SET TASK 1 = In the accounting policies excerpt, which date did the Company choose as the end of its fiscal year?
SET TASK 2 = Continue the accounting policies excerpt after its last sentence, about financial instruments carried at historical cost.

DOCUMENT EXTRACT =
-*-
The Company has elected to adopt application of Accounting Standards Update No. 2014-10, Development Stage Entities (Topic 915): Elimination of Certain Financial Reporting Requirements. Upon adoption, the Company no longer presents or discloses inception-to-date information and other remaining disclosure requirements of Topic 915.

 

Fiscal Year-End

 

The Company elected April 30 as its fiscal year ending date.

 

Use of Estimates and Assumptions

 

The preparation of financial statements in conformity with generally accepted accounting principles requires management to make estimates and assumptions that affect the reported amounts of assets and liabilities and disclosure of contingent assets and liabilities at the date of the financial statements and the reported amounts of revenues and expenses during the reporting period. Actual results could differ from those estimates.

 

Fair Value Measurements

 

The Company adopted the provisions of ASC Topic 820, “Fair Value Measurements and Disclosures”, which defines fair value as used in numerous accounting pronouncements, establishes a framework for measuring fair value and expands disclosure of fair value measurements.

 

The estimated fair value of certain financial instruments, including cash and cash equivalents are carried at historical cost basis, which approximates their fair values because of the short-term nature of these instruments.
-*-
INFORMATION PROVIDED =
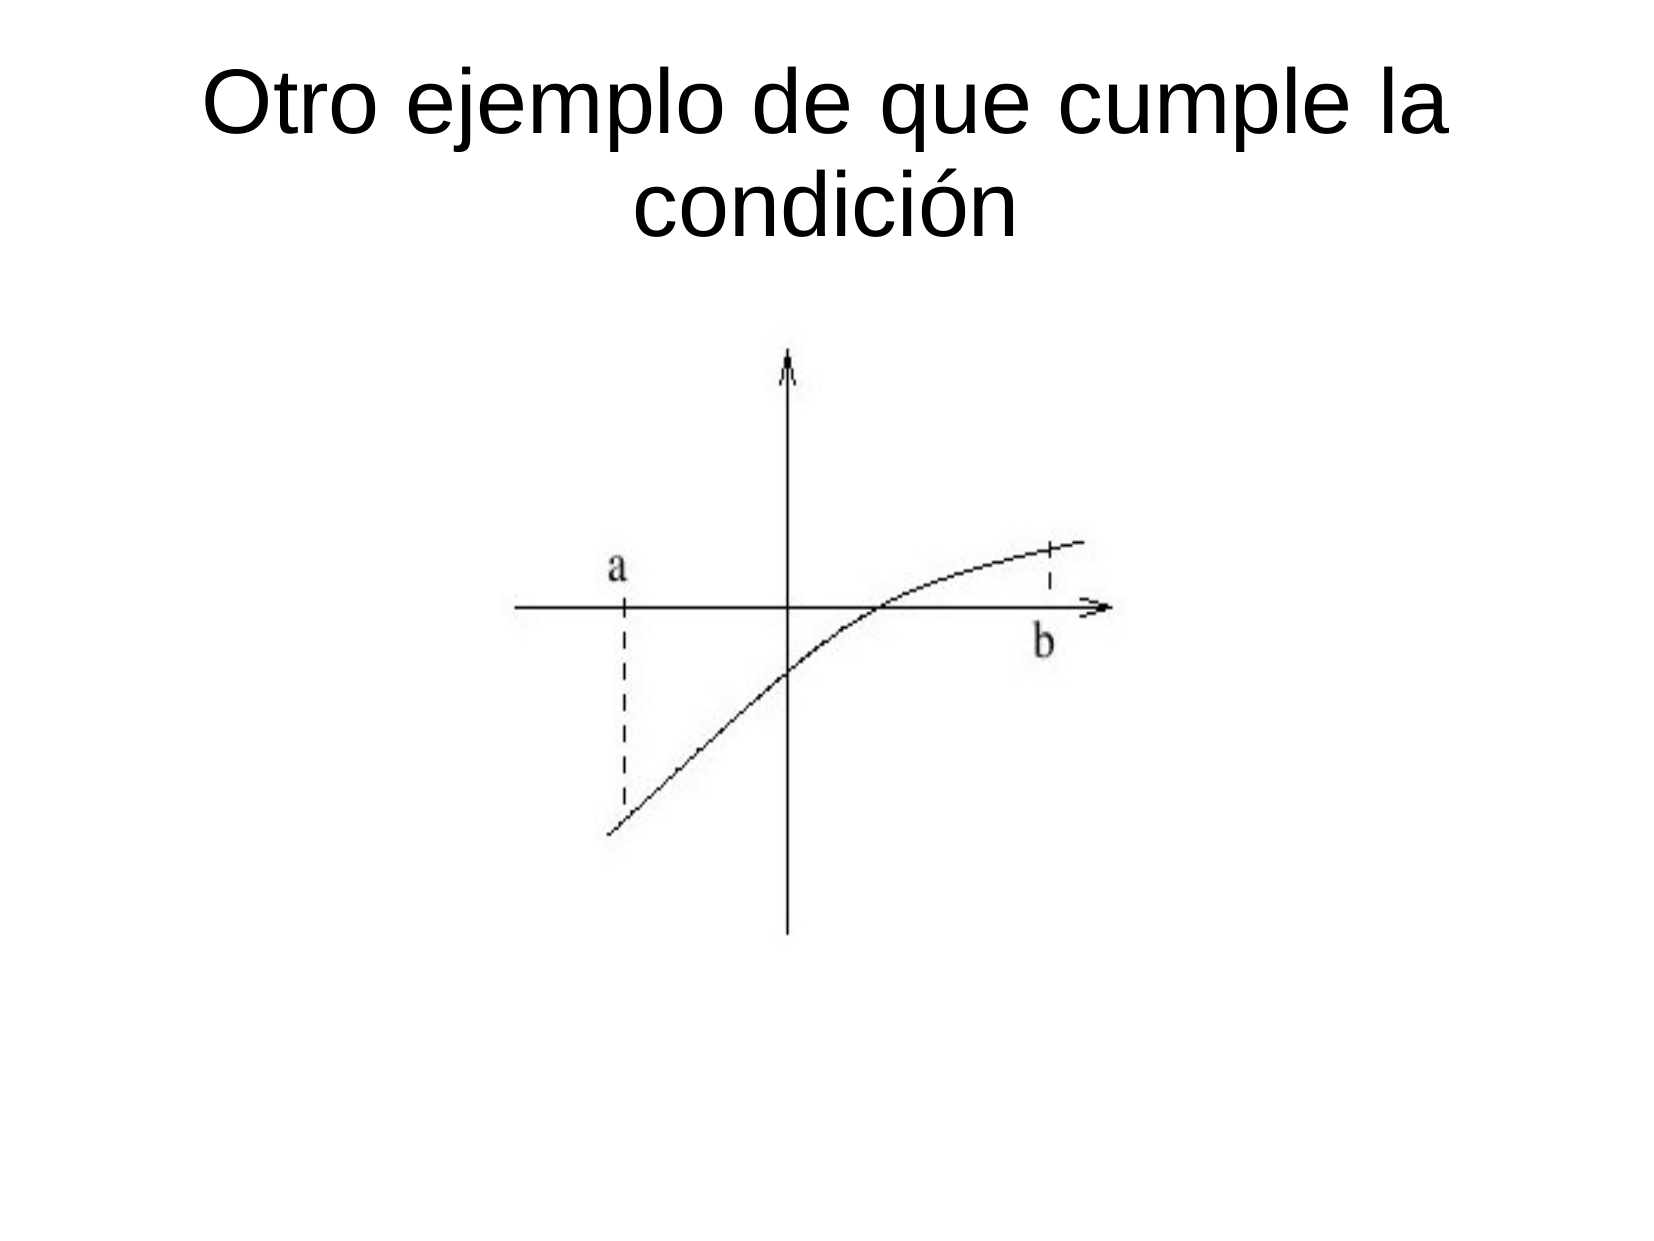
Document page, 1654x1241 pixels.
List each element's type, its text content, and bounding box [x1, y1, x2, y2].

picture [501, 324, 1144, 981]
title Otro ejemplo de que cumple la condición [82, 50, 1571, 256]
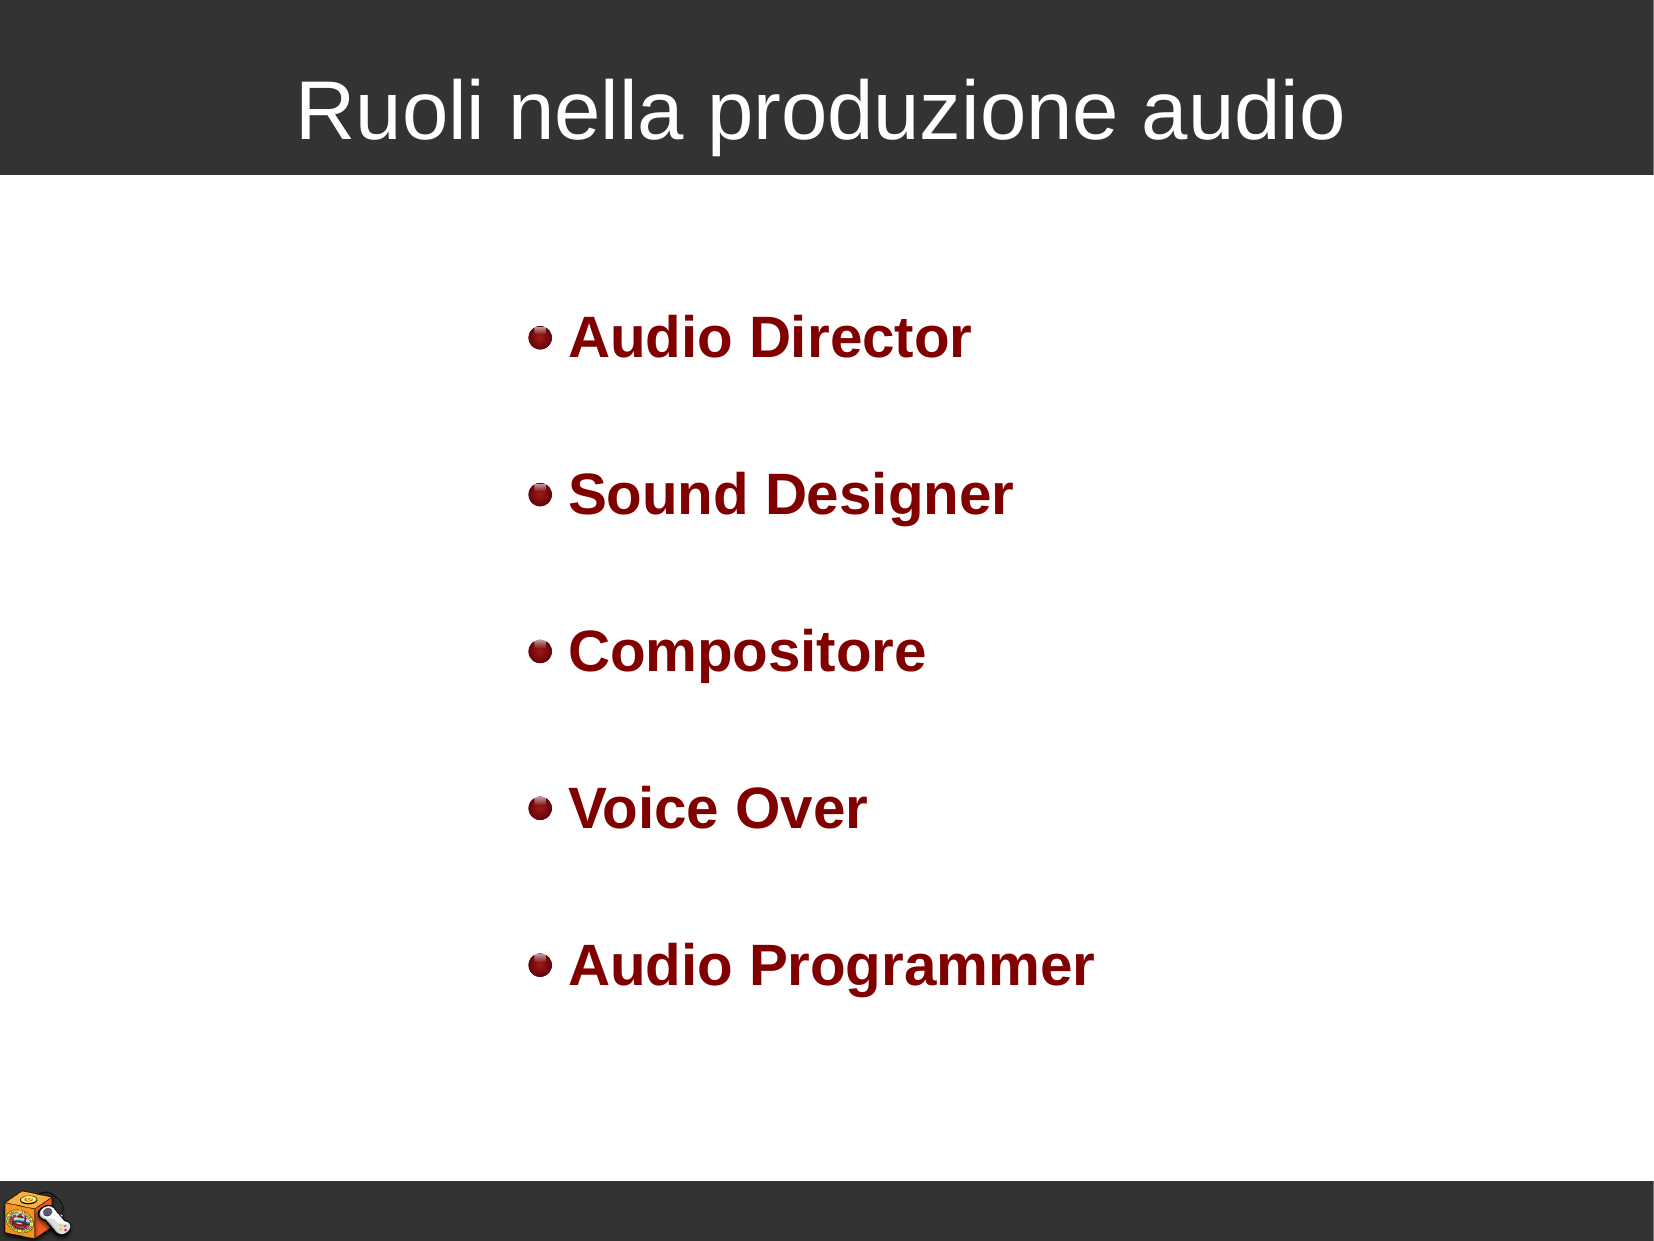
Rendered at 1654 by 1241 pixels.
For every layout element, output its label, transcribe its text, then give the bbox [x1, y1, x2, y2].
-*-
TASK RESPONSE 1 = April 30

TASK RESPONSE 2 =
 7 

 

 

ASC 820 defines fair value as the exchange price that would be received for an asset or paid to transfer a liability (an exit price) in the principal or most advantageous market for the asset or liability in an orderly transaction between market participants on the measurement date. ASC 820 also establishes a fair value hierarchy, which requires an entity to maximize the use of observable inputs and minimize the use of unobservable inputs when measuring fair value. ASC 820 describes three levels of inputs that may be used to measure fair value:

 

Level 1 — quoted prices in active markets for identical assets or liabilities

 

Level 2 — quoted prices for similar assets and liabilities in active markets or inputs that are observable

 

Level 3 — inputs that are unobservable (for example cash flow modeling inputs based on assumptions)

 

The Company has no assets or liabilities valued at fair value on a recurring basis.

 

Cash and Equivalents

 

The Company considers all highly liquid investments purchased with an original maturity of three months or less to be cash equivalents.

 

Stock-Based Compensation

 

Stock-based compensation is accounted for at fair value in accordance with ASC Topic 718. To date, the Company has not adopted a stock option plan and has not granted any stock options.

 

Advertising

 

The Company will expense its advertising when incurred. There has been no advertising since inception.

 

Start-Up Costs

 

In accordance with ASC 720, “Start-up Costs”, the Company expenses all costs incurred in connection with the start-up and organization of the Company.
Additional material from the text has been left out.